Prichard frowns. —Yes, we’ll get to that bit. As I said, Ashley met
Eleanor’s younger sister Imogen in August 1916. They had some kind of love affair for a week, then Ashley was deployed to France. We presume the two of them kept in touch. In November 1916, Ashley was badly wounded in one of the last battles of the Somme offensive. He was mistakenly reported dead. Imogen was notified by this law firm of Ashley’s death, only to learn a week later that he was in fact alive. As soon as she heard, Imogen went directly to France. She found Ashley at a hospital in Albert, near the front line. They met briefly but had an argument, or so Ashley told Twyning. Then Imogen disappeared. As far as we know, she never returned to England and was never seen again.

—What happened to her?

Prichard takes off his eyeglasses.

—We don’t know. I don’t suppose we’ll ever know. Ms. Soames-Andersson had a reputation for being rather—impulsive, shall we say. At least in Twyning’s view. From his notes, I gather he considered her something of a wild card. Certainly he wished she’d never crossed paths with Ashley. There was much speculation on the cause of her disappearance, but nothing was ever proven. Evidently Ashley believed she was still alive, for he told Twyning so on several occasions.

Prichard glances at his wristwatch. He puts his eyeglasses back on.

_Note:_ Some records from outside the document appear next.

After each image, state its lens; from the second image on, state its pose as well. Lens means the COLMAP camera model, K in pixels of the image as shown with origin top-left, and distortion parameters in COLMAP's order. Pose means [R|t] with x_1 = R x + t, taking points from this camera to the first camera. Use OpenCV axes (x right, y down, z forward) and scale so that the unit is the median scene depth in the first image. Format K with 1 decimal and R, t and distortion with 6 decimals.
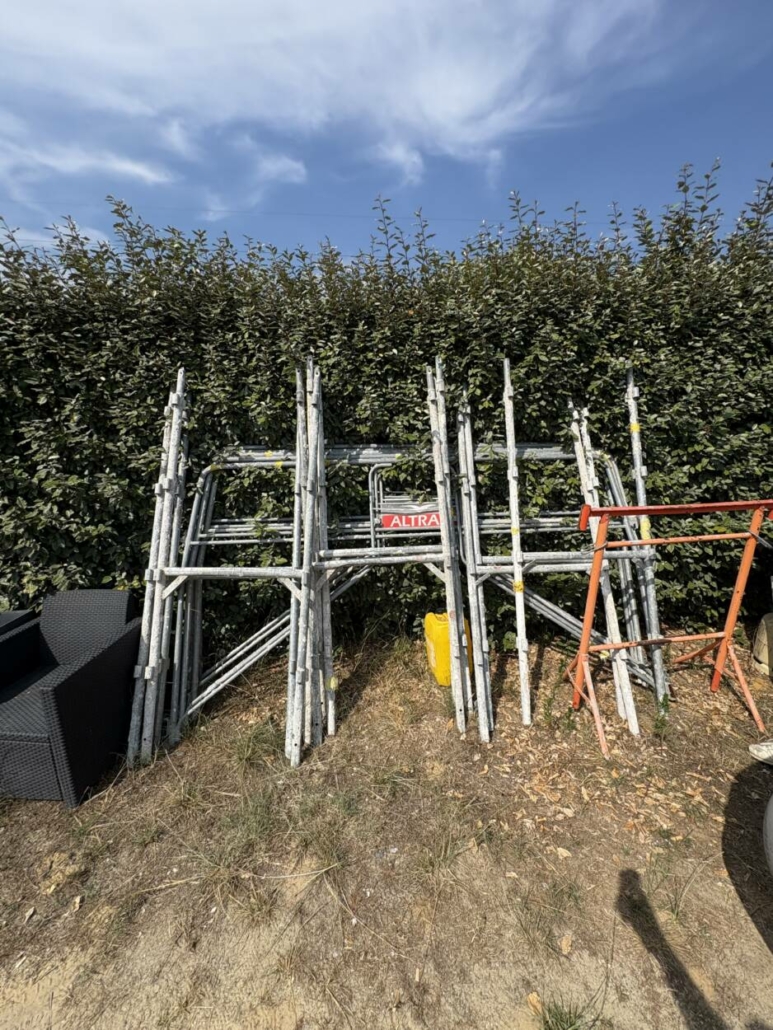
lens RADIAL K [[409.4, 0, 386.5], [0, 409.4, 515.0], [0, 0, 1]] dist [-0.001283, -0.000015]
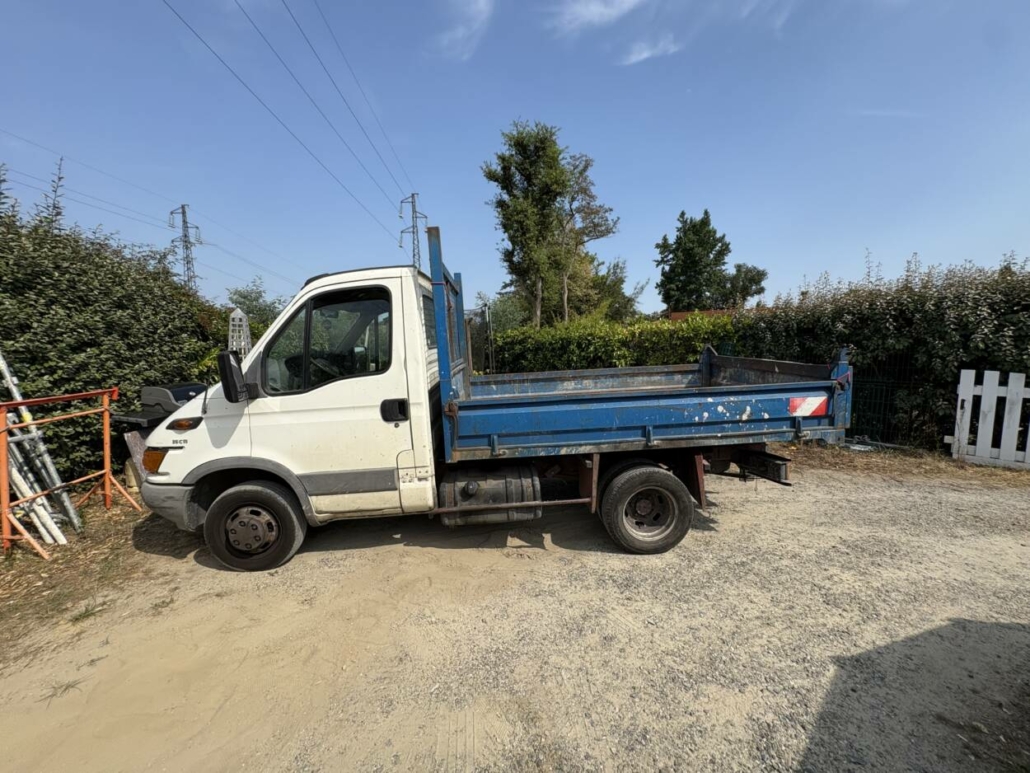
lens RADIAL K [[409.4, 0, 515.0], [0, 409.4, 386.5], [0, 0, 1]] dist [-0.001283, -0.000015]
pose [[0.028553, -0.089531, 0.995575, -0.688656], [0.204108, 0.975519, 0.081873, 0.142005], [-0.978532, 0.200867, 0.046128, -0.712896]]
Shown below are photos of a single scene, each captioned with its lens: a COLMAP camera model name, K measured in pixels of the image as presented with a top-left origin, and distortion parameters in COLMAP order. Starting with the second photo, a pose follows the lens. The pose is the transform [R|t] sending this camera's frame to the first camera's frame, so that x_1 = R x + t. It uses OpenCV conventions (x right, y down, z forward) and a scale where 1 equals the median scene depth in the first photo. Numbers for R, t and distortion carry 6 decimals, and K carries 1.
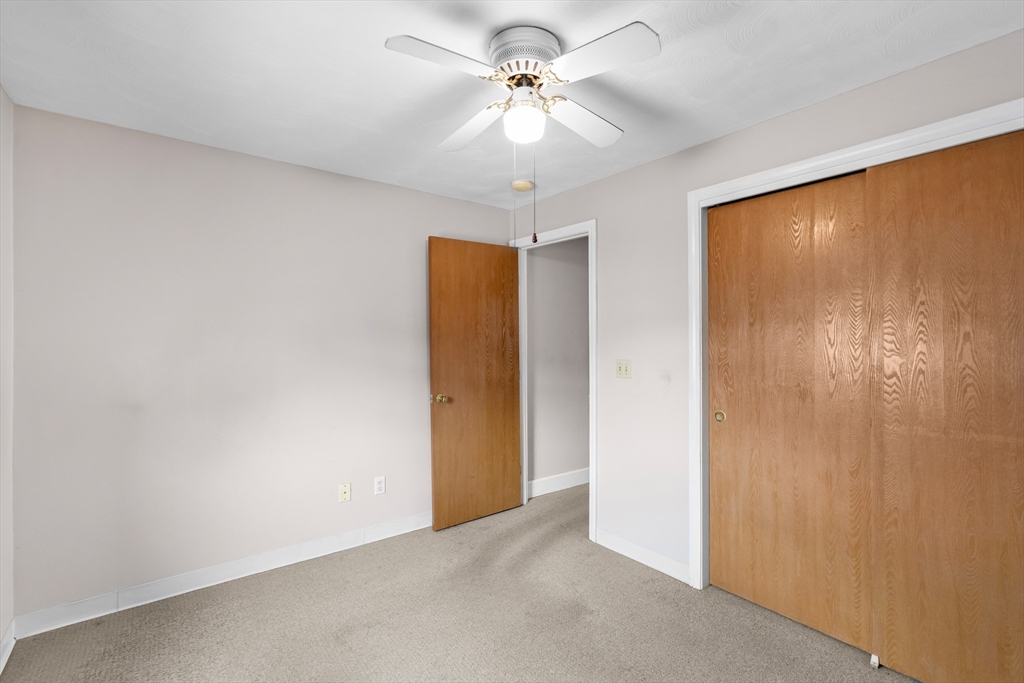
lens RADIAL K [[462.7, 0, 514.6], [0, 462.7, 334.4], [0, 0, 1]] dist [-0.005609, 0.000953]
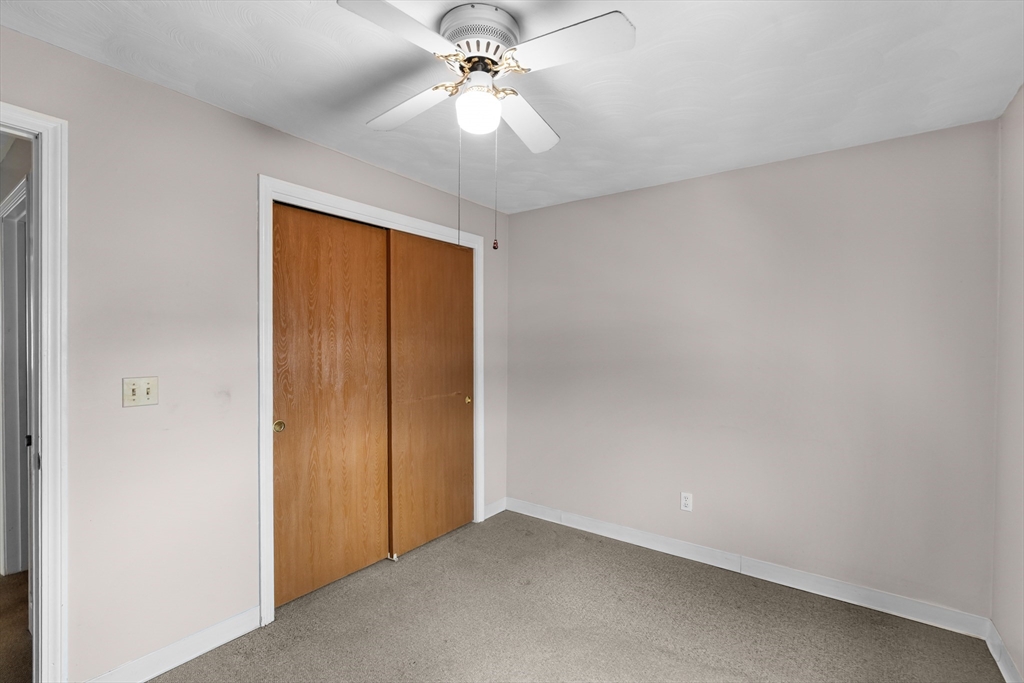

—I’ve neglected the most important part. The climbing. At Charterhouse one of Ashley’s schoolmasters was Hugh Price, the famous mountaineer. Price took him climbing in Wales, with summer seasons in the Alps. In 1915 Ashley was elected to the Alpine Club, and by the early 1920s he was said to be one of the best climbers in England. In 1924 Ashley won a spot on the third British expedition to Mount Everest. A few days before he sailed for India en route to Tibet, Ashley came to this law firm and asked Twyning to revise his will. Previously his principal beneficiary had been his mother, but Ashley had Twyning amend the will to leave the majority of his estate to Imogen.